QUATRIÈME SECTION
DÉCISION[Note1]
SUR LA RECEVABILITÉ
de la requête n° 45070/98
présentée par Persichetti & C. S.r.l.
contre l’Italie
La Cour européenne des Droits de l’Homme (quatrième section), siégeant le 28 septembre 1999 en une chambre composée de
M.M. Pellonpää, président,
M.B. Conforti,
M.G. Ress,
M.A. Pastor Ridruejo,
M.L. Caflisch,
M.J. Makarczyk,
MmeN. Vajić, juges,
et deM.V. Berger, greffier de section ;
Vu la requête introduite le 26 avril 1995 et enregistrée le 18 décembre 1998 ;
Après avoir délibéré, rend la décision suivante :
EN FAIT
La requérante est une société à responsabilité limitée italienne et a son siège social à Olgiatella (Rome).
Le 17 octobre 1987, la requérante assigna les sociétés S. et E. devant le tribunal de Rome, afin d’obtenir le paiement d’une somme au titre de son mandat pour la conclusion d’un contrat de vente immobilière.

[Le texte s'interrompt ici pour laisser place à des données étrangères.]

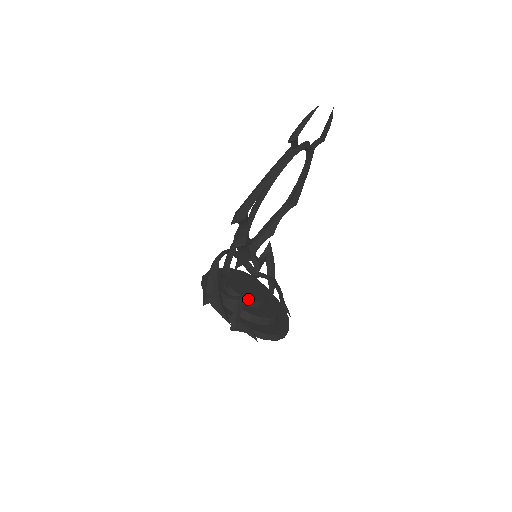
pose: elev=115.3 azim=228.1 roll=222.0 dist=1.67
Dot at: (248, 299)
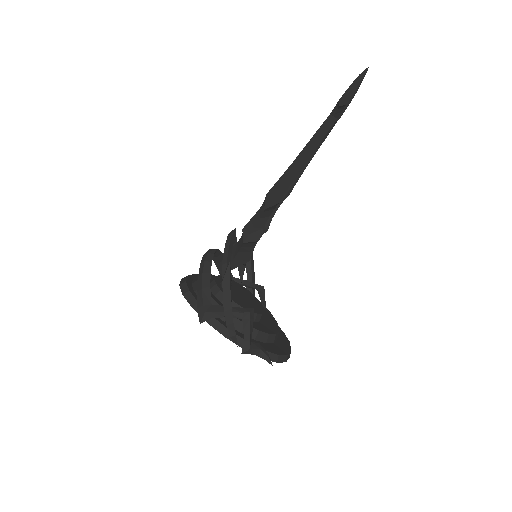
Dot at: occluded
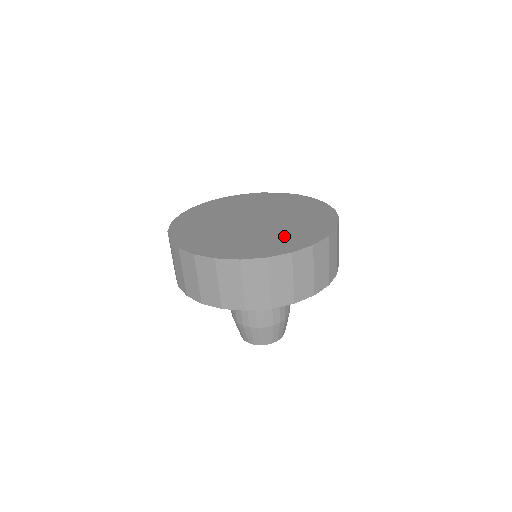
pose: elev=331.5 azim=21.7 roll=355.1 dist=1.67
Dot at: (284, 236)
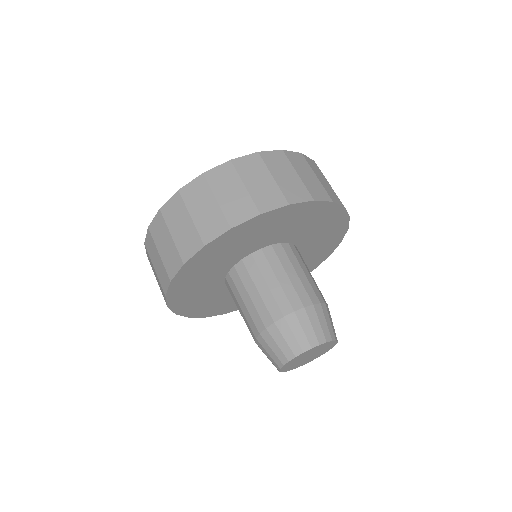
Dot at: occluded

La première audience fut fixée au 11 janvier 1988. Les défenderesses excipèrent l’incompétence territoriale du tribunal. Par une ordonnance du 20 juin 1988, le tribunal se déclara incompétent et indiqua le tribunal de Milan comme juridiction compétente.
Le 28 octobre 1988, la requérante reprit la procédure devant le tribunal de Milan (R.G. n° 16730/88). La mise en état de l’affaire commença le 25 janvier 1989, date à laquelle la société E. fut mise en cause. Le 17 mai 1989, cette dernière fut déclarée défaillante. Le 22 novembre 1989, la requérante demanda l’audition des défenderesses et l’autorisation de déposer certains documents, preuves admises par le juge de la mise en état. A une date non précisée, les défenderesses déposèrent une réclamation contre cette ordonnance. Celle-ci fut rejetée le 4 décembre 1989 et une audience fut fixée au 16 janvier 1991. A cette date, l’audience concerna le dépôt de documents. Le 14 mai 1991, la requérante demanda la mise en cause de la société P., la partie adverse s’opposa à cette demande et l’affaire fut renvoyée au 23 octobre 1991, ensuite d’office au 29 octobre 1991. Le jour venu, l’affaire fut renvoyée au 27 novembre 1991 pour permettre aux parties de présenter leurs conclusions. A cette audience, le juge de la mise en état renvoya l’affaire au 22 février 1994, date à laquelle la procédure fut interrompue, car la société S. avait cessé d’exister et son patrimoine transféré à la société I.
Le 26 avril 1994, la requérante reprit la procédure et l’audience de présentation des conclusions eut lieu le 13 décembre 1994. L’audience de plaidoiries se tint le 23 novembre 1995. Par un jugement du même jour, dont le texte fut déposé au greffe le 16 mai 1996, le tribunal fit droit à la demande de la requérante à l’encontre de la société I. et constata qu’elle n’avait plus d’objet pour les deux autres sociétés.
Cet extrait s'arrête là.